Jeff - Re: Octane Graphics

> Did you try to figure out why Octane is using old graphics? My
> understanding was that Octane was put together pretty rapidly.
> Perhaps a "rush to market". Sounds like they are leaving the door
> open for more attention down the road if they release a better
> version (Octane 2?) in 6-9 months. What do you think?

I don't think Octane was put together in a rush. Re-using the current generation of graphics makes a lot of sense from an engineering point of view. It reduces risk, can you imagine the difficulty of designing, building and debuging a completely new architecture and graphics system at the same time?

To sort of answer the second part of your question, a little bit of history.

The "Express" family of graphics, XS, XZ and Elan were introduced the original R3000 Indigo. During is life the Indigo recieved one major processor upgrade - the introduction of the R4000 (and later faster R4000) - but retained the same graphics hardware.

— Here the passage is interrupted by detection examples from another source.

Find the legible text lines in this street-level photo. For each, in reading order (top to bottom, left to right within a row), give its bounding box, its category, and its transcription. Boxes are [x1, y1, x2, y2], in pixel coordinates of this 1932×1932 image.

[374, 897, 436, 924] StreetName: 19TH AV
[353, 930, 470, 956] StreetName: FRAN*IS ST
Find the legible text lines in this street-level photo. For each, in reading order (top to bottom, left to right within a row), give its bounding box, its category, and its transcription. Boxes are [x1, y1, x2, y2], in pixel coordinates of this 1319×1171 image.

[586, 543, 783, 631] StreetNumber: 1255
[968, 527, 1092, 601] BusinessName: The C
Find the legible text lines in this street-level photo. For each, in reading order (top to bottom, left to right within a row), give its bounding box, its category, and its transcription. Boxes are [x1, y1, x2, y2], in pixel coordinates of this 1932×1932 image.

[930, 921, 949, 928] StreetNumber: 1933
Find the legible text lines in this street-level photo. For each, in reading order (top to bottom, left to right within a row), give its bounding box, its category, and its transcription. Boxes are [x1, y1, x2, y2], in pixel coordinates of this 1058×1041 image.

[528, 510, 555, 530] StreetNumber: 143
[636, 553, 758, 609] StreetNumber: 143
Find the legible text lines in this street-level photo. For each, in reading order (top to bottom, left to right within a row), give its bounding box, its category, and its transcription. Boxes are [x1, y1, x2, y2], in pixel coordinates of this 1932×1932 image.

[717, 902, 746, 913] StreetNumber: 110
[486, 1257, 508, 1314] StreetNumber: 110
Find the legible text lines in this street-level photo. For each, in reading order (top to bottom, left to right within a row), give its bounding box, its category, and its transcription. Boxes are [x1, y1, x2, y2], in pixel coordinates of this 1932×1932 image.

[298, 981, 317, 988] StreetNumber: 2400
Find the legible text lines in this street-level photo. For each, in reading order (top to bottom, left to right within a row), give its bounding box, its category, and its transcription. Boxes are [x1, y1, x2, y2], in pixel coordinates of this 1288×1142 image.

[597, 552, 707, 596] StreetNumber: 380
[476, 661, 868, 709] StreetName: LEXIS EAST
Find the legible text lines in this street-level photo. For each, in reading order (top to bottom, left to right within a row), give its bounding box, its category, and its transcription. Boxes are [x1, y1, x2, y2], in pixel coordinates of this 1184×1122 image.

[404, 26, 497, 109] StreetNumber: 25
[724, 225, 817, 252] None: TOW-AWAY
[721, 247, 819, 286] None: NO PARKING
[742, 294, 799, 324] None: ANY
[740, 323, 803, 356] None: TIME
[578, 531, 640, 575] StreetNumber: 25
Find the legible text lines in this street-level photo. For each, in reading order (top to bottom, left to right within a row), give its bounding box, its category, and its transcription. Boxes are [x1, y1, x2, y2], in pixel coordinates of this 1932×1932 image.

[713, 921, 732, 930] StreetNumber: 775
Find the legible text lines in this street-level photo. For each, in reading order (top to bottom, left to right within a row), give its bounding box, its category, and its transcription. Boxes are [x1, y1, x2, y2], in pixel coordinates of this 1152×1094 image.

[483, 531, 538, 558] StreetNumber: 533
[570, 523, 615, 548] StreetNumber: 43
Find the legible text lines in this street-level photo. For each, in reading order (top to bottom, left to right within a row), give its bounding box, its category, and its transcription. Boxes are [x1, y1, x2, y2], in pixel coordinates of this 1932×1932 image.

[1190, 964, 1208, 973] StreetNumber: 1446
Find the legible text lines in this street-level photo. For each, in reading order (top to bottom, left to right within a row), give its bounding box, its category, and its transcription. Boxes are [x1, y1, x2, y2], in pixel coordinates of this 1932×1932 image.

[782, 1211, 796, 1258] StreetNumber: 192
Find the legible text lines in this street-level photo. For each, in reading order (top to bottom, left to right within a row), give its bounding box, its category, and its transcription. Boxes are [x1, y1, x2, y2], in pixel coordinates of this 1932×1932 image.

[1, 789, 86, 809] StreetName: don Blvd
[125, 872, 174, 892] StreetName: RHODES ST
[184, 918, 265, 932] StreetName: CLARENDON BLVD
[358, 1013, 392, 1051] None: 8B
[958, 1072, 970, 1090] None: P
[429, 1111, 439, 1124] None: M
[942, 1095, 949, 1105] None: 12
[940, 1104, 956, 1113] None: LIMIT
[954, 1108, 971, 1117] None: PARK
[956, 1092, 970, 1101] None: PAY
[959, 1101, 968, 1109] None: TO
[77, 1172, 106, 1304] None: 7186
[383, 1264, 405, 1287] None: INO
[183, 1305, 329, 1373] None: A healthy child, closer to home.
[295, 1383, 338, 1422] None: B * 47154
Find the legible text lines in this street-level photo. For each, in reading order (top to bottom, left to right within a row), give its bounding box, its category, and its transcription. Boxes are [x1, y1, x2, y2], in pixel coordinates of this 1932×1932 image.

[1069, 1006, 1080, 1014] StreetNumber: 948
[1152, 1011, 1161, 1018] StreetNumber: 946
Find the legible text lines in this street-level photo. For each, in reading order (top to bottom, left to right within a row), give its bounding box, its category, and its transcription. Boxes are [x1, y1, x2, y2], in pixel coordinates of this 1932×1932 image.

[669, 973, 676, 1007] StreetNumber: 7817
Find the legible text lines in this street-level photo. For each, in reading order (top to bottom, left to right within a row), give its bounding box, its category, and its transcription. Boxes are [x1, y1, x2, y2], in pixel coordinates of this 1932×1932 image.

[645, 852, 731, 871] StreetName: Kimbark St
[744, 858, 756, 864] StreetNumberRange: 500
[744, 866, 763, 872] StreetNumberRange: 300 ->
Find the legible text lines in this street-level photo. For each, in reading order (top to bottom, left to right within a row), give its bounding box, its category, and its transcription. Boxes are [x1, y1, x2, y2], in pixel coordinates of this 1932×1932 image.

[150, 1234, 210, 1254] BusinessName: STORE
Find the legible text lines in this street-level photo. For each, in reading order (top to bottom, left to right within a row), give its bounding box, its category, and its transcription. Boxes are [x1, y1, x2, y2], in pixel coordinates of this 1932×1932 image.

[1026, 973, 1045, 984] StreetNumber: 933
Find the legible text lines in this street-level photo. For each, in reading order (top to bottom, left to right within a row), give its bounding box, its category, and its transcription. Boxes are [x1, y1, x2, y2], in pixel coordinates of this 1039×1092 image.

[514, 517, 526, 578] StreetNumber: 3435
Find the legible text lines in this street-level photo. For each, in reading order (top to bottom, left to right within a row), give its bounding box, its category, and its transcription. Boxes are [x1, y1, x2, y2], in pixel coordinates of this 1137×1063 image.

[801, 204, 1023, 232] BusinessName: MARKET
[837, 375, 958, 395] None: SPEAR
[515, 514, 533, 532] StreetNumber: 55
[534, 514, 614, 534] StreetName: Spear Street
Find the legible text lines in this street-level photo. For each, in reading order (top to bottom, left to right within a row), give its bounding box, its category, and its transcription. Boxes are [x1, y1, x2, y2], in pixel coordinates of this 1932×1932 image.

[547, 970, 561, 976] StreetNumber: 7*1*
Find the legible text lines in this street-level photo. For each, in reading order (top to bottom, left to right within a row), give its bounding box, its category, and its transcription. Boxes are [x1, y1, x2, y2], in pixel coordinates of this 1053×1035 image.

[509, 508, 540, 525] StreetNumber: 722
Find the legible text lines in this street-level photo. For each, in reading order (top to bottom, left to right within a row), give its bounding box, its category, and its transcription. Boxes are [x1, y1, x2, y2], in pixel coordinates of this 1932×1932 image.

The "Express" graphics were carried over into the Indigo2 in the form of XZ and Extreme as well as the R4000 CPU. The Indigo2 recieved a number of major processor upgrades R4400, R8000 and R10000 as well as number of clock increases (mostly on the R4400). The Indigo2 also received one major graphics upgrade - Impact. (I'll ignore the introduction of XL graphics and the XZ upgrade).

The same pattern occurs at SGI's high-end. The original Reality engine graphics were introduced in the Crimson and Power-Series 4D-4X0 (an SMP R3000 system). The Power-Series was replaced with the Challenge, which takes a derivative (re-packaged version) of the Reailty Engine graphics - the original Onyx. The Onyx recieves a major graphics upgrade with the introduction of the Infinite Reality, and the Onyx/Challenge Range receives a number of CPU upgrades, R4400, R8000 and R10000.

SGI's last product transition saw the introduction of Origin2000/Onyx2 which takes (a repackaged) Infinite Realty garphics system and the R10000 CPU from the previous Challenge/Onyx. And the Octane which takes (repackaged) Impact graphics and R10000 CPU from the Indigo2.

I'm sure you can see the pattern here. You don't change everything at once - leading edge engineers know when to be conservative. And you design the system architecture so that major sub-systems can be upgrade throught out its life.

Based upon historical precedent you could make some general predictions about Octanes, Onyx2 and Origins futures. Of course you'd be guessing the details and the timescales.